Daniel Craig is now best known as the lastest James Bond, and perhaps this is not exactly the position he wants to be in. OK, so James Bond is fun and frivolous and is a hugely popular franchise. Craig certainly brought a je ne sais quios to the role. Yet actors who take their business seriously rarely want to be known for one role.
Craig took on Flashbacks Of A Fool and ran with it. He ploughed money into the film and it is his ambitious belief in this film that has secured a general release. This is not a flashy Hollywood blockbuster. It is not a film for the MTV generation (despite the opening sequences) who desire snappy and sassy scripts with bright lights and (some would argue) vulgarity. It is not quirky or quick and there are no guns, monsters or working girls.
Flashbacks Of A Fool is simple in both plot line and performance. Craig plays Joe Scott, a middle aged British actor in Hollywood, whose desire for fast women and a life of drink and drugs (as seen in the opening credits when a hedonistic threesome fuelled by drink and drugs ends in the naked shot of Craig that seems to have grabbed the headlines for this film). This is a pitiful man who lives in a sterile world where love and passion seems to be lost in the ever-present LA power struggles that surround the film industry. Joe Scott is an odious man who has come to the end of his reign as a leading man and has little else to offer the shallow world that he lives in. Being forced to realise his true value in such a superficial world, Joe Scott recalls the summer where life changed from childhood innocence to the trivial world he now finds himself in.

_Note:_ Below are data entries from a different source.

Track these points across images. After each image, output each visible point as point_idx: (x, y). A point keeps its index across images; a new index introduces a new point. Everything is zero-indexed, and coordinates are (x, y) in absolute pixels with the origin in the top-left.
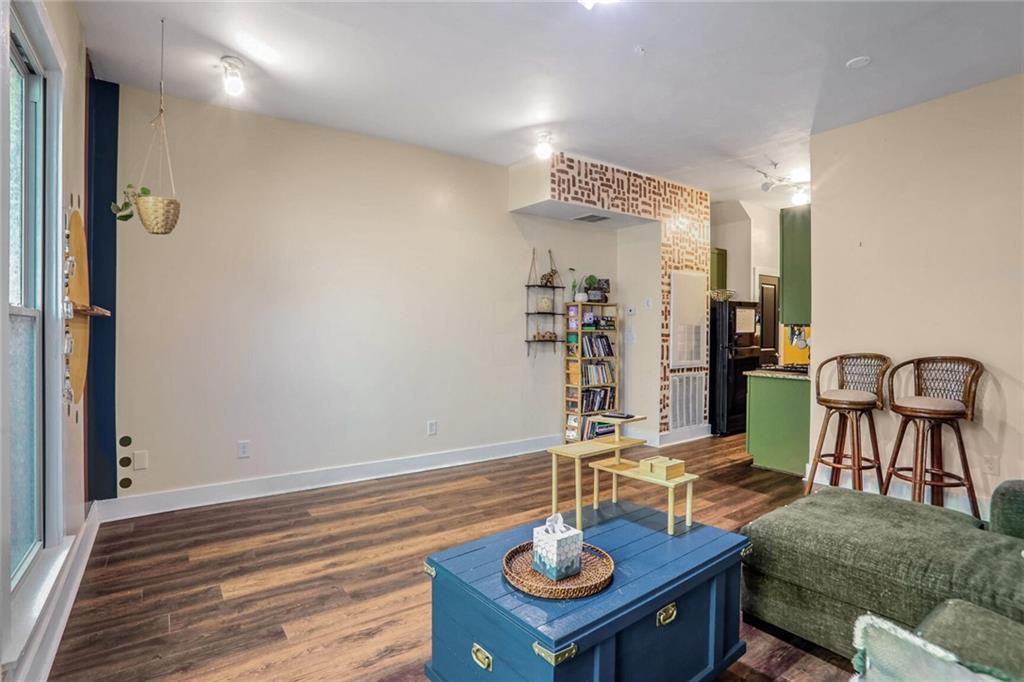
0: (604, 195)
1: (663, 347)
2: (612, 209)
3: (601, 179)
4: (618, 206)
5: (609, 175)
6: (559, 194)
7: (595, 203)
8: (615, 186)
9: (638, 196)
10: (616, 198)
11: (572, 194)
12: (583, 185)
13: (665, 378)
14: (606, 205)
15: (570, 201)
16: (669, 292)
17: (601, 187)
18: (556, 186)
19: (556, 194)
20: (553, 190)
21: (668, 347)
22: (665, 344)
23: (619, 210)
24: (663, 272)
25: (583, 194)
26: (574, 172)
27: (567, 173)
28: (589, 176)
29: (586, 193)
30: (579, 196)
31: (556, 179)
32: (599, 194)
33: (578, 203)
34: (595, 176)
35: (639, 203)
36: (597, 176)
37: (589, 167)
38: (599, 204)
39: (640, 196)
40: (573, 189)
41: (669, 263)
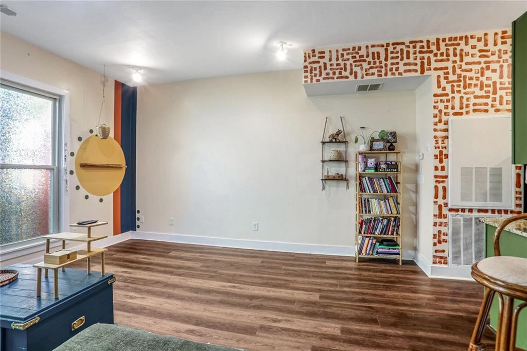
0: (358, 69)
1: (436, 187)
2: (366, 78)
3: (353, 57)
4: (373, 74)
5: (363, 52)
6: (312, 79)
7: (347, 77)
8: (370, 59)
9: (398, 60)
10: (371, 68)
11: (324, 75)
12: (335, 67)
13: (440, 215)
14: (359, 75)
15: (322, 81)
16: (447, 137)
17: (354, 64)
18: (308, 74)
19: (309, 80)
20: (306, 77)
21: (444, 189)
22: (440, 186)
23: (375, 77)
24: (437, 120)
25: (334, 73)
26: (326, 60)
27: (318, 62)
28: (340, 59)
29: (337, 72)
30: (331, 75)
31: (309, 69)
32: (351, 69)
33: (330, 81)
34: (346, 57)
35: (401, 66)
36: (350, 56)
37: (341, 52)
38: (352, 78)
39: (402, 59)
40: (324, 72)
41: (444, 111)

It is these memories of life in the 70s that make this film both watchable and enjoyable. A mirror image of Scott’s life in Hollywood, perhaps the way in which this film has been shot is a little obvious, but the beauty of an English seaside town and the performances of the younger characters ensure that despite the frugal script and the slow pace of the film, this is by no means a dull story. Joe Scott goes from boy to man in the flashback scenes, and what he loses of himself in this one summer of youth, resonates through time to make him the entirely selfish man he appears to have become now.
Part of me felt that the script was a little too lacking in subtlety. Joe Scott the man being so loathsome a person contrasting with Joe Scott the teenager whose wide-eyed innocence is both endearing and appealing. Nothing in life is really that black and white and I am not convinced anyone runs so far from their lives. However, to look at this film too deeply is to miss the point. The scenery is stunning in both times and both countries. The performances are engaging and the script doesn’t need to be more complicated. There are certainly little grievances that I felt on leaving the cinema such as some of the scenes of Joe Scott returning to England to get back to the life he left and mourn the death of his one time closest friend. The “what you could have had” end scenes also leave a slightly sickly sweet taste, yet these small criticisms are just that. Small.
If you want action and excitement, Flashbacks Of A Fool will leave you wanting, but if you want something slower paced, with a cracking 70s soundtrack and great performances from mainly unknown young British actors, then this is most definitely worth a look.
Flashbacks Of A Fool is out now on general release.